School of Medicine, Ochsner Clinical School, University of Queensland, Brisbane, Queensland, Australia.
Am J Geriatr Psychiatry. 2018 Feb;26(2):125-133. doi: 10.1016/j.jagp.2017.05.012. Epub 2017 May 25.
Clinicians still employ a "trial-and-error" approach to optimizing treatment regimens for late-life depression (LLD). With LLD affecting a significant and growing segment of the population, and with only about half of older adults responsive to antidepressant therapy, there is an urgent need for a better treatment paradigm. Pharmacogenetic decision support tools (DSTs), which are emerging technologies that aim to provide clinically actionable information based on a patient's genetic profile, offer a promising solution. Dozens of DSTs have entered the market in the past 15 years, but with varying level of empirical evidence to support their value. In this clinical review, we provide a critical analysis of the peer-reviewed literature on DSTs for major depression management. We then discuss clinical considerations for the use of these tools in treating LLD, including issues related to test interpretation, timing, and patient perspectives. In adult populations, newer generation DSTs show promise for the treatment of major depression. However, there are no primary clinical trials in LLD cohorts. Independent and comparative clinical trials are needed.
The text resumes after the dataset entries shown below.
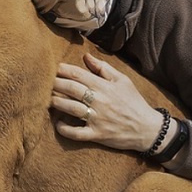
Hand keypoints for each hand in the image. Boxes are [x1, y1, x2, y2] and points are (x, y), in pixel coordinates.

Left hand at [52, 52, 174, 152]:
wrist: (147, 128)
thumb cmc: (134, 102)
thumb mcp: (123, 80)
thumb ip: (103, 68)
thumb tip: (86, 56)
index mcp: (104, 87)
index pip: (79, 75)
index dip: (63, 70)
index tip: (54, 68)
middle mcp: (99, 101)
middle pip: (71, 89)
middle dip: (56, 84)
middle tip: (44, 82)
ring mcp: (97, 119)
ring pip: (71, 109)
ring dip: (57, 103)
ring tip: (48, 99)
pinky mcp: (97, 135)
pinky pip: (76, 133)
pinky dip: (65, 129)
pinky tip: (57, 123)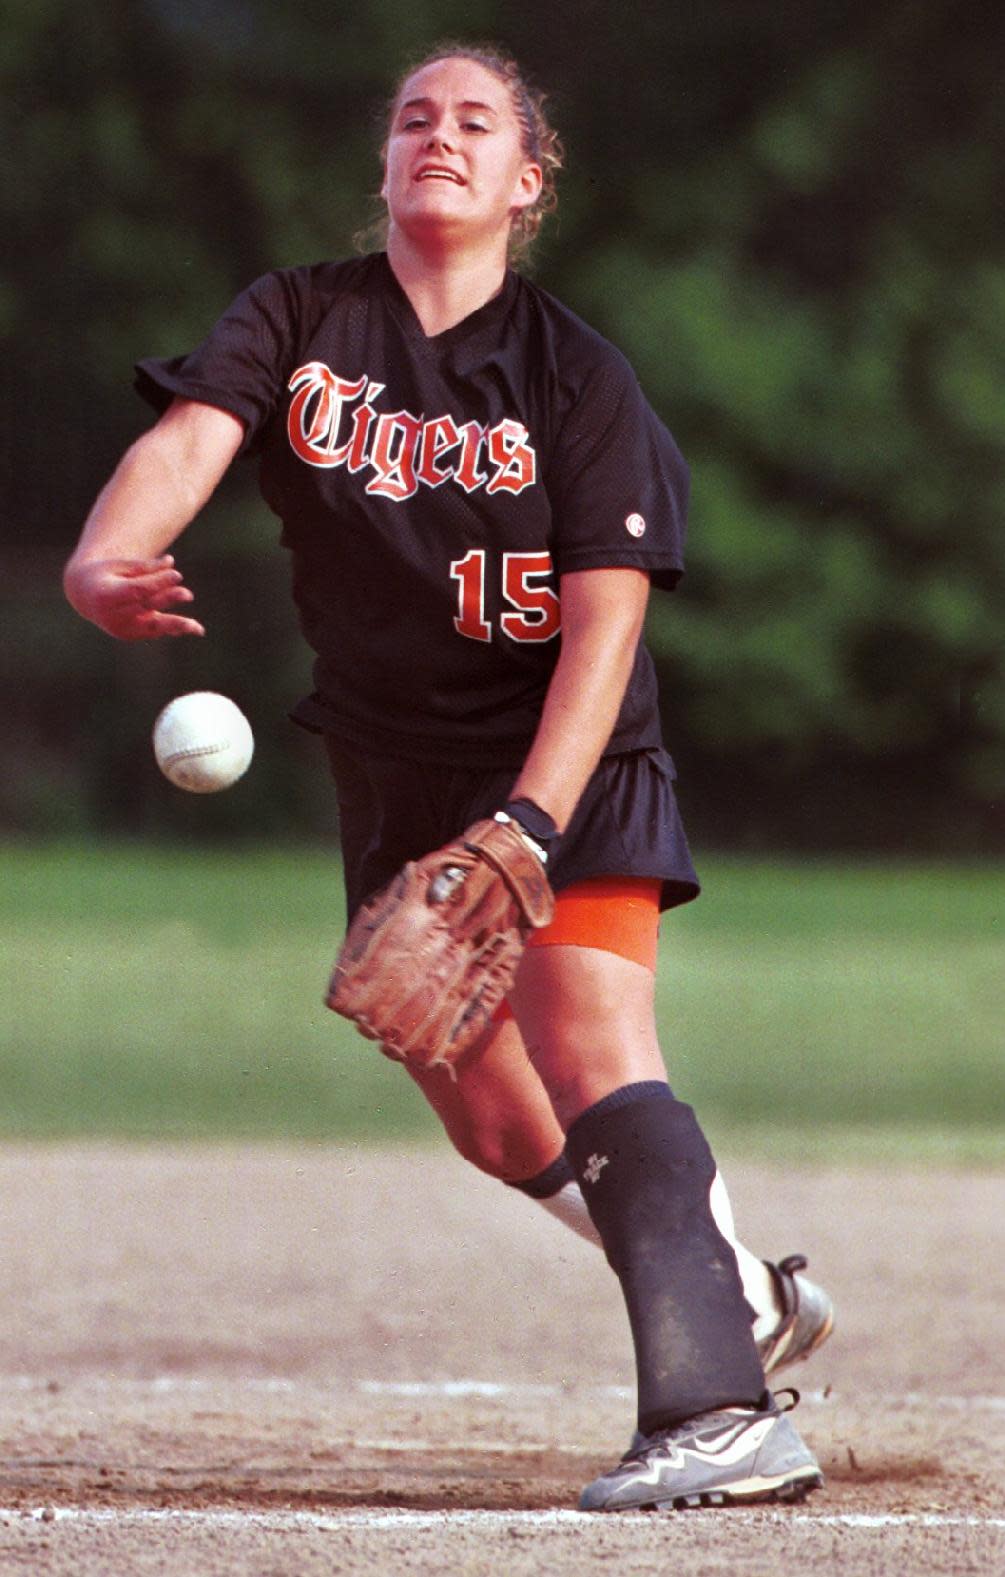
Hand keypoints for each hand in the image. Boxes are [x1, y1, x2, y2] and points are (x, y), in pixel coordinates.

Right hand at [63, 555, 204, 640]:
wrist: (84, 594)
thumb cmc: (105, 573)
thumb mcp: (120, 565)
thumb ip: (145, 567)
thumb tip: (170, 562)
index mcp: (106, 596)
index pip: (137, 590)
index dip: (157, 583)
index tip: (177, 574)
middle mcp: (113, 616)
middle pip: (145, 606)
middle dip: (167, 599)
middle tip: (188, 594)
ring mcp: (121, 628)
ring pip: (152, 625)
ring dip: (176, 624)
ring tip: (198, 628)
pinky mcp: (129, 635)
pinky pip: (154, 630)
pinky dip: (172, 628)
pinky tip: (193, 628)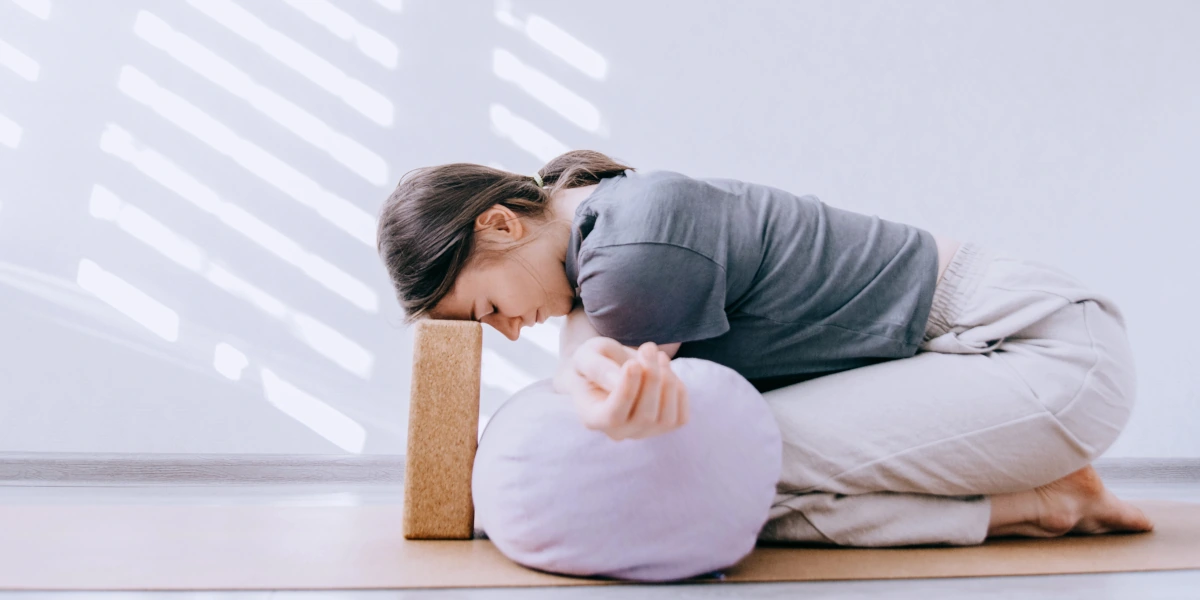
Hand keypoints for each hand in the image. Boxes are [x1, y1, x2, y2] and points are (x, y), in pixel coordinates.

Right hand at [565, 337, 688, 440]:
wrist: (610, 366)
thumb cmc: (595, 360)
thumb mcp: (587, 355)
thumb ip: (597, 367)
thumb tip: (619, 379)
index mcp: (592, 418)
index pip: (613, 416)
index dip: (627, 391)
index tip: (633, 363)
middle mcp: (617, 433)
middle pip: (644, 417)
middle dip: (651, 378)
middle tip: (648, 347)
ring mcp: (642, 432)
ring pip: (666, 419)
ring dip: (668, 381)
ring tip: (657, 356)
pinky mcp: (663, 427)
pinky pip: (680, 417)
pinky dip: (679, 391)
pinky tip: (666, 370)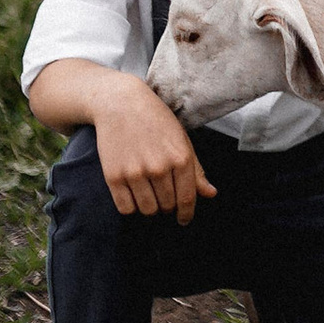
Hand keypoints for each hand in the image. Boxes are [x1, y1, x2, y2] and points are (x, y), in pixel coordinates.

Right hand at [93, 78, 218, 220]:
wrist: (120, 103)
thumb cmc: (155, 120)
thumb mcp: (181, 139)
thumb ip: (196, 169)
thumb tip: (210, 194)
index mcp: (180, 158)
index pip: (187, 199)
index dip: (186, 214)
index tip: (183, 220)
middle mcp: (159, 167)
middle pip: (167, 206)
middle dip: (167, 206)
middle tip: (163, 196)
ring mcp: (135, 173)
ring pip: (147, 210)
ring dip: (150, 208)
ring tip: (149, 194)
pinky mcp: (114, 176)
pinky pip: (125, 208)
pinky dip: (131, 207)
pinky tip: (134, 196)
临床医生在优化治疗老年人抑郁症(LLD)的方案时仍然采用“试错”的方法。随着 LLD 影响到人口中的一个重要且不断增长的部分,并且只有大约一半的老年人对抗抑郁治疗有反应,因此迫切需要更好的治疗模式。药物遗传学决策支持工具(DST)是一种新兴技术,旨在根据患者的基因谱提供临床可行的信息,提供了一种有前途的解决方案。在过去的 15 年中,已有数十种 DST 进入市场,但它们的价值的支持证据水平不一。在本临床综述中,我们对 DST 用于治疗主要抑郁症的文献进行了批判性分析。然后,我们讨论了在治疗 LLD 中使用这些工具的临床注意事项,包括与测试解释、时间安排和患者观点相关的问题。在成年人群中,新一代 DST 显示出治疗主要抑郁症的潜力。但是,在 LLD 队列中没有主要的临床试验。需要独立的和比较的临床试验。